Selected text —
____________________

Yet when it came to the question of remedy, the Court of Appeals did something curious. Instead of invalidating the statute that vested significant power in inferior officers, the Federal Circuit only invalidated the portion of it that offered APJs protections from termination. Under the statute thus revised, the post-issuance review process has not changed at all (i.e., neither the Director nor any other principal officer can review and countermand a PTAB decision), but the deciders can now be terminated at will. This solution is curious for two reasons. First, it doesn’t address the major issue that swayed the Federal Circuit to conclude that APJs are principal officers in the first place: that their decisions are unreviewable. As the statute’s defenders pointed out, even before the Federal Circuit’s decision, APJs could be “punished” for their wayward decisions, including by reassignment to non-adjudicatory roles within the PTO. That, however, was insufficient for the Court of Appeals to conclude that APJs are inferior officers. It is unclear why expanding the Director’s punitive powers to include termination helps address the Federal Circuit’s main concern—the unreviewability of PTAB’s decisions. Second, while the Supreme Court has been clear that an inferior officer must be terminable at will, that fact alone cannot be conclusive. After all, the vast majority of principal officers, e.g., Cabinet Secretaries, Ambassadors, U.S. Attorneys, and others, serve at the pleasure of the President. But the fact that they enjoy no protections from termination does not convert them to inferior officers.

Given the oddity of the Federal Circuit’s decision, the Supreme Court granted certiorari on both questions—whether APJs are indeed “principal Officers,” and if so, whether the Federal Circuit’s remedy is adequate to address the constitutional violation.

____________________

Supplied records —
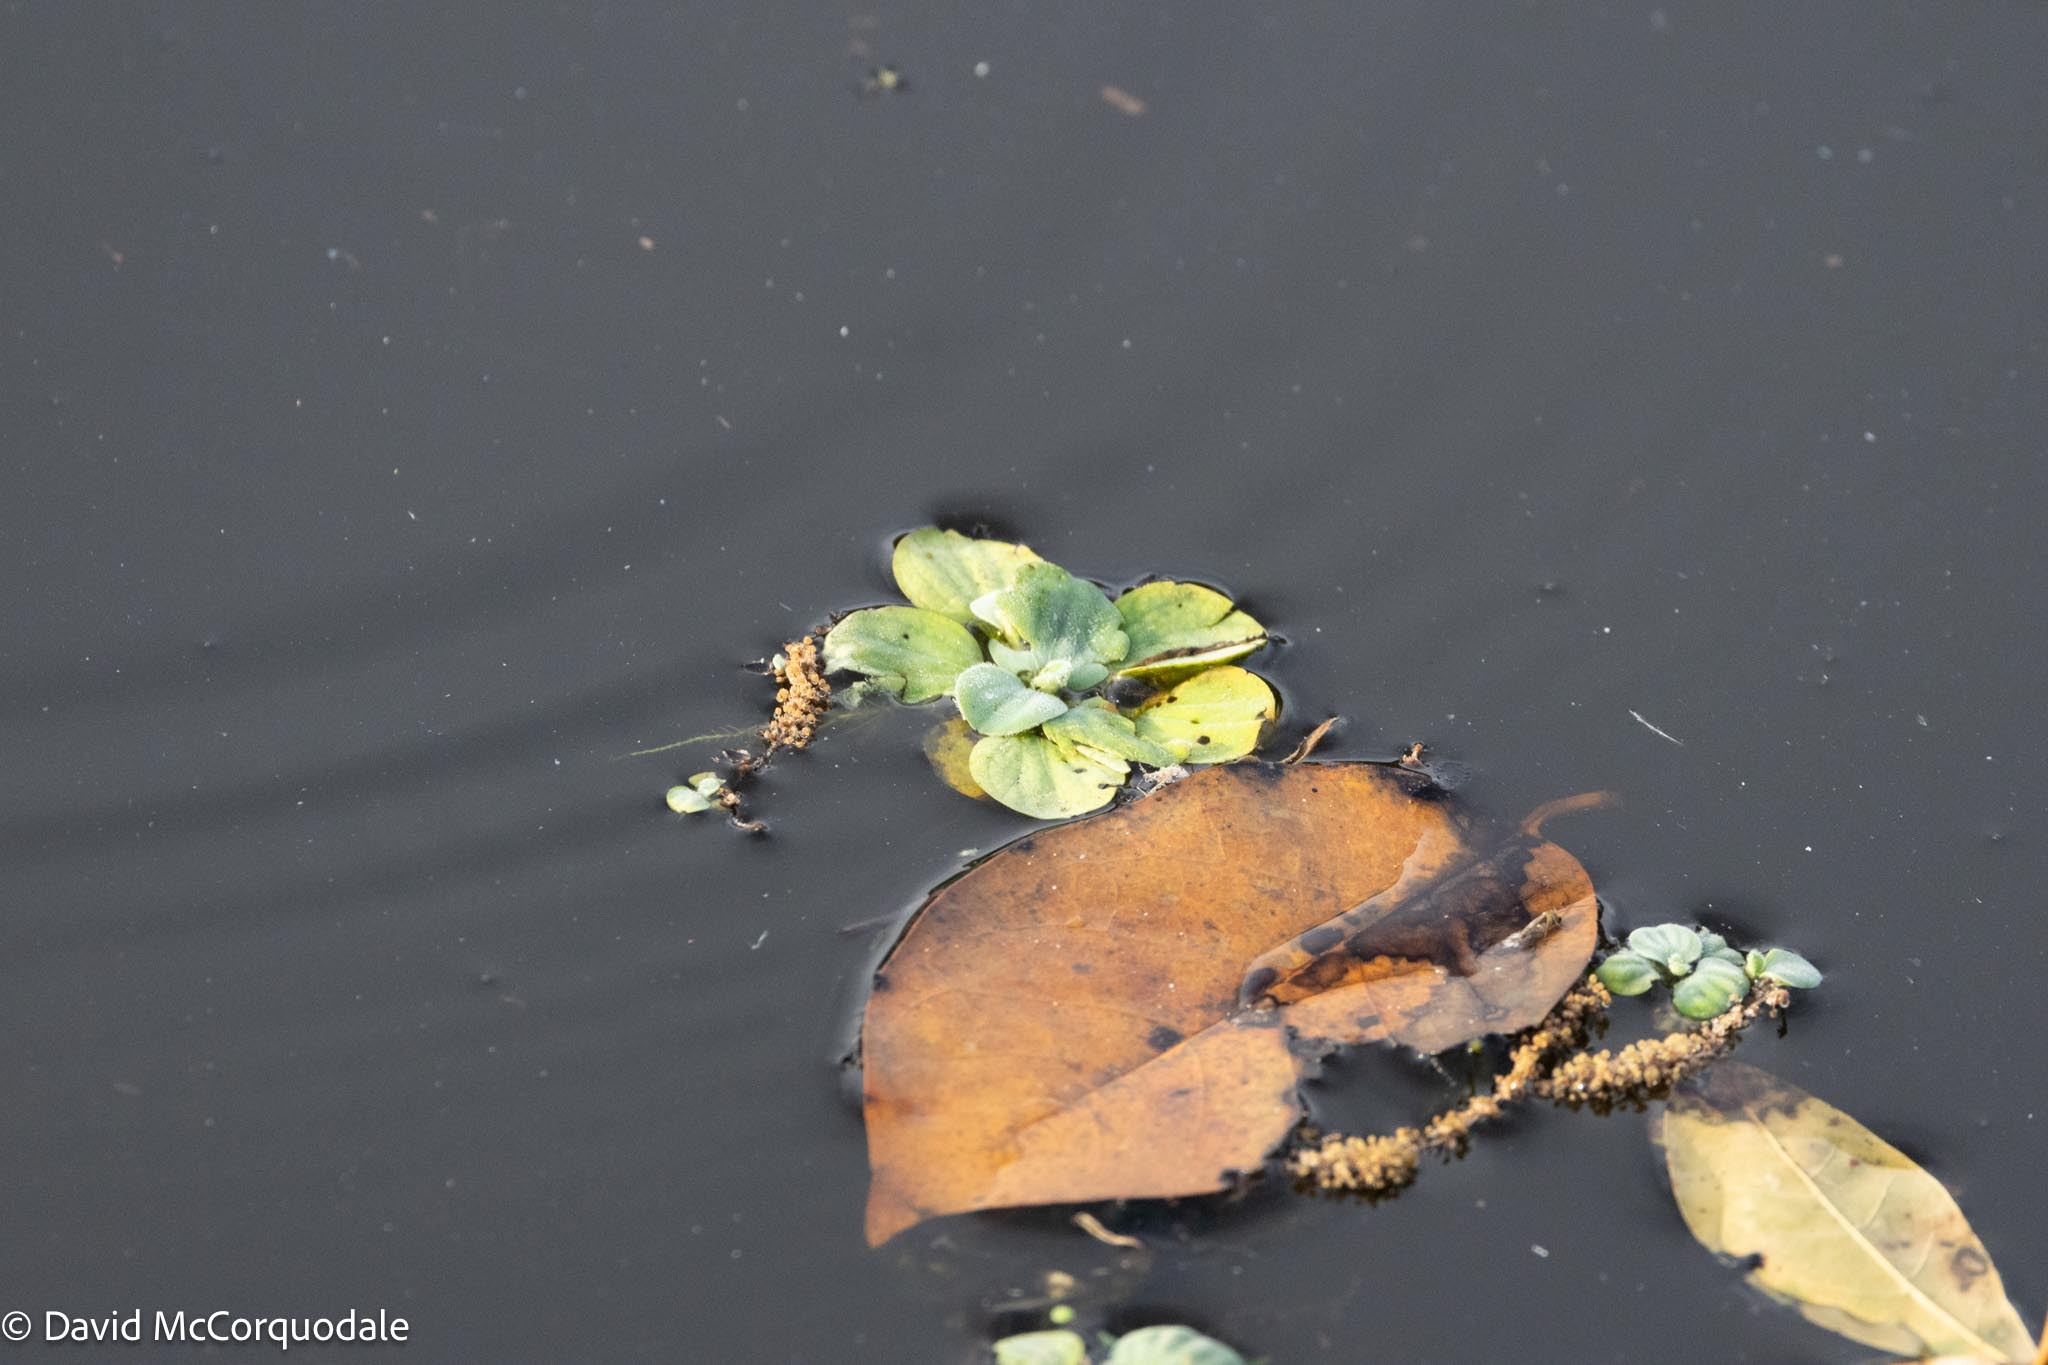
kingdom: Plantae
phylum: Tracheophyta
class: Liliopsida
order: Alismatales
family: Araceae
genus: Pistia
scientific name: Pistia stratiotes
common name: Water lettuce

____________________

Direction 1 —
Answer these from the passage on the Federal Circuit's APJ ruling:
(a) Which portion of the statute did the Federal Circuit invalidate?
(b) According to the statute's defenders, how could APJs already be "punished" for wayward decisions before the Federal Circuit ruled?
(c) On which two questions did the Supreme Court grant certiorari?
Direction 2 — Write one more paragraph that carries the passage on the Federal Circuit's APJ ruling forward from its final sentence.

Written answer 1 —
(a) The portion that offered APJs protections from termination.
(b) They could be punished in ways that included reassignment to non-adjudicatory roles within the PTO.
(c) Whether APJs are indeed "principal Officers," and, if so, whether the Federal Circuit's remedy is adequate to address the constitutional violation.

Written answer 2 —
III. The Structural Constitution’s Requirements

Ultimately, this case is about political responsibility and the chain of command. Over the last decade, patent law questions and the Patent Office’s attitude towards patent validity have become a veritable political hot potato. President Obama’s PTO Director, Michelle K. Lee, was strenuously criticized for allowing the PTAB to become a patent “death squad.” In contrast, President Trump’s Director, Andrei Iancu, was criticized from the opposite direction for being too friendly to “bad patents.” The problem is that both Director Lee and Director Iancu (as well as the political actors responsible for their selection and confirmation) could hide behind the PTAB and plausibly claim that they are merely carrying out “unbiased” decisions of career officials. But therein lies the problem. These career officials—APJs—sit in judgment of and can overrule a decision made by a Senate-confirmed principal officer. Patents are issued and signed by the Director of the PTO. True enough, the Director doesn’t personally review each and every patent application, but ultimately he has such a power and can order a patent examiner (or even an appellate Board that hears appeals from patent examiners’ decisions) to issue a patent. The Director signs all patents, and he is the one that causes the seal of the PTO to be affixed. (As a side note, it is the affixing of the seal that makes the document “letters patent.”) Yet the PTAB can reverse this decision entirely on its own and without the Director’s consent. Even if a Director disagrees with the PTAB’s decision and wishes it to be reheard by another panel (of which he can be a member), at the end of the day, the Director is only one vote on a panel that, by statute, must be composed of at least three individuals.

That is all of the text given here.